Juan de Salinas was the first outsider to make contact with the Kokama in 1549 during a Spanish expedition. During this time the Kokama were a peaceful tribe. They kept to themselves and survived by fishing and horticulture. In the seventeenth century, however, their behaviors shifted. They became raiders and were feared by those who lived on the river. They became known as the "pirates of the river." A Jesuit priest was sent to make peace with the tribe and the visit went very well. The Kokama believed that a mestizo traveling with the priest was "a reincarnation of one of their chiefs."
As a result of a smallpox epidemic in the late 1600s, the population of the Kokama declined from 7,000 to 800. During this time, the Kokama scattered and moved away from the Spanish. They settled in places along the River Marañón. Here they have stayed and built a self-sustaining life for themselves. The Kokama are mostly secluded, with only a river taxi as means of travel up and down the river.
According to Rosa Vallejos, "the Kukama-Kukamiria is a deeply endangered language spoken in the Peruvian Amazon by approximately 1500 people. The remaining fluent speakers of the language are mostly older than 60 years, are spread out across various villages, and speak the language in very restricted situations." The rest of the people are speakers of an Amazonian Spanish dialect.
Most of the Kokama people live in wooden bungalows built on the edge of the river. These bungalows are raised by large stilts to give way to the rising and falling of river levels during the rainy season. The Kokama build their bungalows to be open air due to the hot and humid weather they endure year round. They usually sleep in platform beds or cloth hammocks, and use mosquito netting to keep from contracting malaria. Kokama men and women both work. They serve as fishermen and farmers. Crops include maize, sweet potatoes, taja-cara, beans, yams, sicana, pumpkins, peanuts, pineapples, cayenne peppers, peach palms, avocados, papayas, guavas, yucca, and bananas. They also grow cotton, tobacco, and barbasco for poisoning fish. Most of the farming is done on the opposite bank of the river. The Kokama plant crops in the river beds during the dry season when the water levels are low. They travel back and forth across the river daily on canoes carved out of tree trunks. They also use these boats for fishing. The yucca they get from the farms and the fish they catch are their main sources of food. They salt and dry the fish for preservation since no refrigeration is available. Occasionally they may be successful in killing a wild animal, such as a pig, tapir, or iguana.

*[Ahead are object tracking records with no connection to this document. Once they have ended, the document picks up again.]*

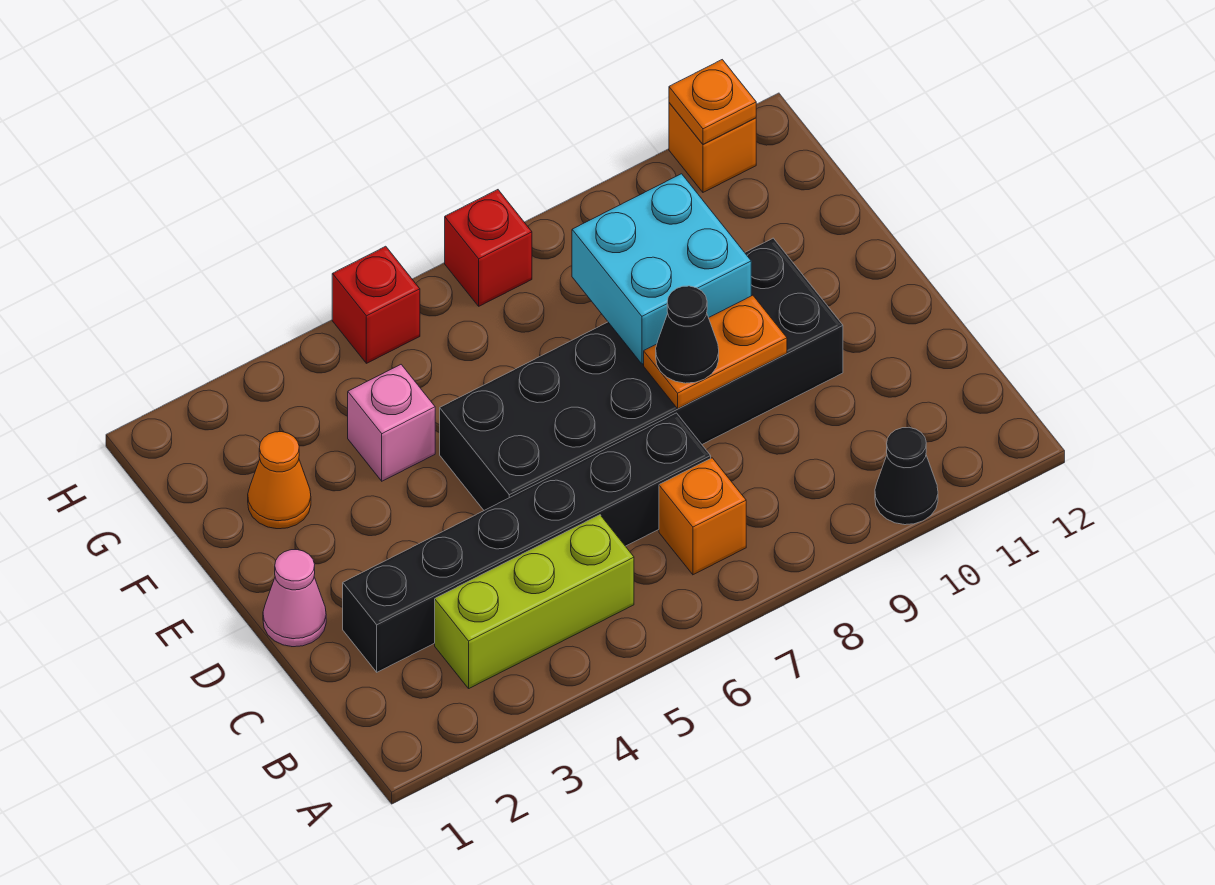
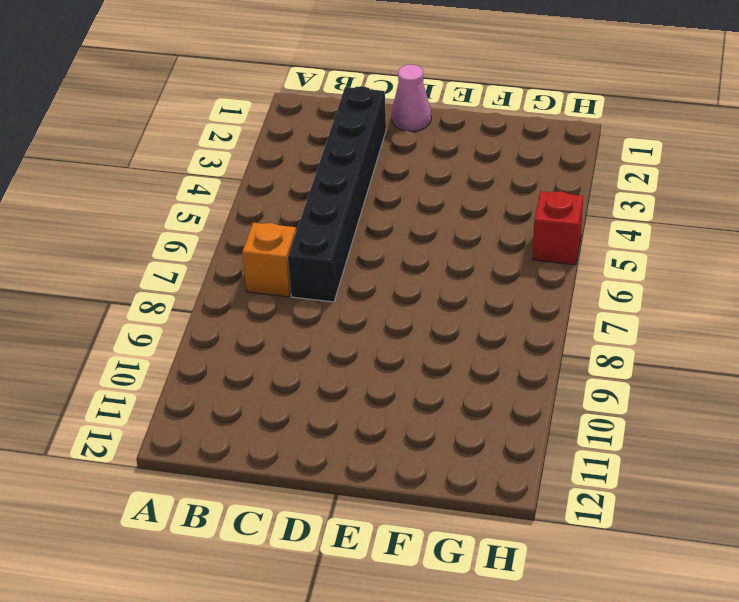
none -> black 1x1 cone [875,428,938,525]
none -> lime 1x3 brick [435,515,634,688]
none -> black 2x6 brick [440,238,843,510]

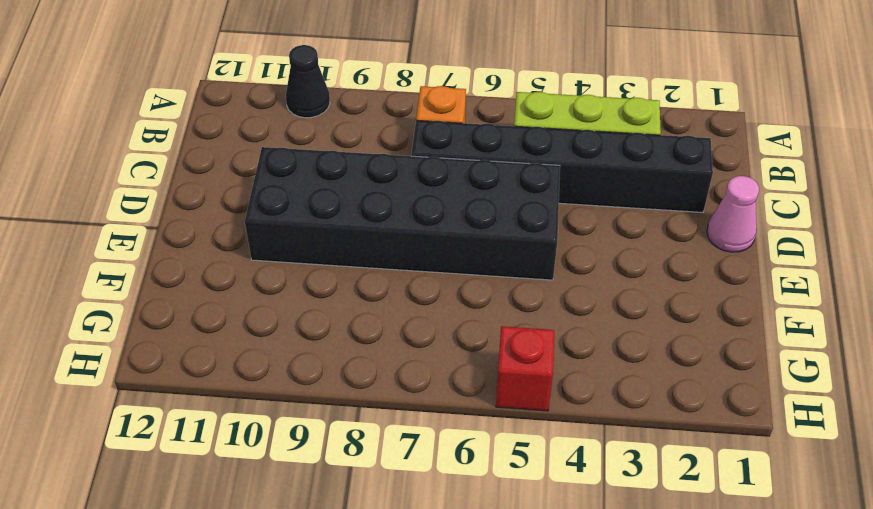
none -> orange 1x1 cone [248,432,311,529]
none -> pink 1x1 brick [348,365,435,481]
none -> red 1x1 brick [445,190,532,306]

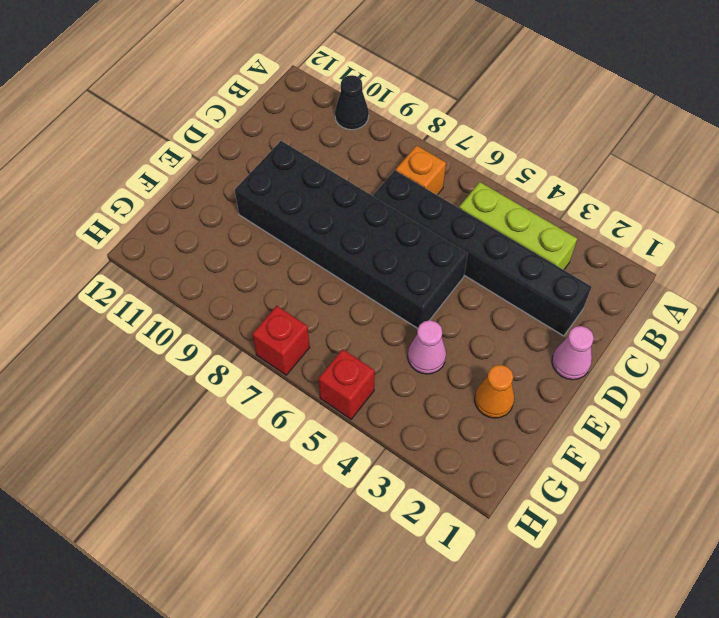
pink 1x1 cone [408,320,446,374] -> pink 1x1 brick [348,365,435,481]
none -> orange 1x1 brick [669,103,756,192]
none -> orange 1x2 plate [644,295,787,409]
none -> cyan 2x2 brick [572,174,751,364]

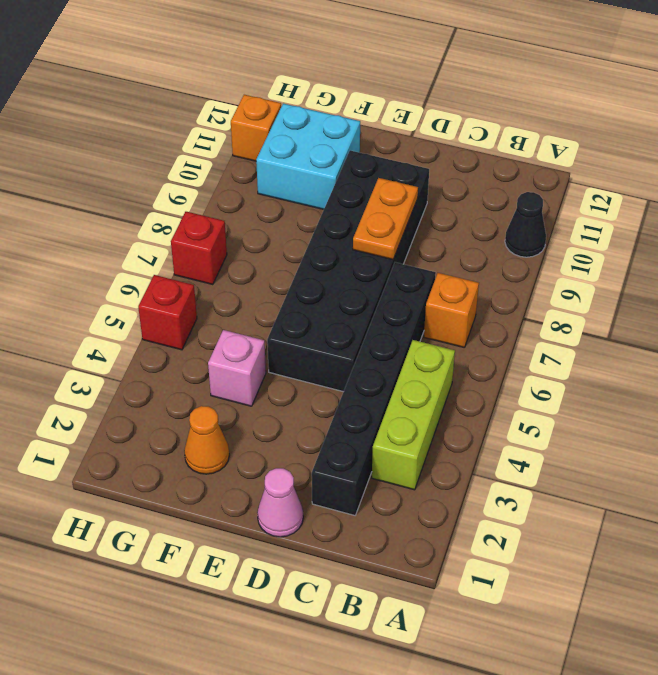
cyan 2x2 brick [256,103,360,209] -> cyan 2x2 brick moved to [572,174,751,364]
none -> orange 1x1 plate [669,60,756,144]
none -> black 1x1 cone [656,286,719,383]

Kokama women typically have 6 to 10 children each. Most of the children go to school, where they learn to read and write. However, they do not usually complete higher levels of education.
The Kokama have a mixture of beliefs due to their engagement with the outside world in recent years. While some Christian beliefs are taking hold, many still keep traditional Kokama beliefs alive. This animistic religion includes figures such as the whistling jungle spirit, the giant anaconda, the gringo face-peelers, and the river mermaid. The people still use and believe in the healing powers of a shaman. It is a challenge to teaching biblical truth to the Kokama because each of these traditional beliefs must be addressed.
The Kokama people are slowly becoming believers in Christ, but they need discipleship and training. There are a few pastors in the village of 9 De Octubre, and the surrounding villages, but they need more, and better, training. Kokama children also have a strong need to be accepted into the church and taught the Gospel along with the adults.
The Kokama get their water from the river. This dirty water causes illness and infections. They are in need of a clean water supply.
Pray the Kokama people see Jesus's love through the believers in their midst.
Pray that all the Kokamas' needs are met.
Pray that God places a calling on future missionaries' hearts for this people group.
Pray that the Kokama turn away from their superstitions and trust fully in Christ.
Pray for more permanent mentors to disciple the new believers among the Kokama.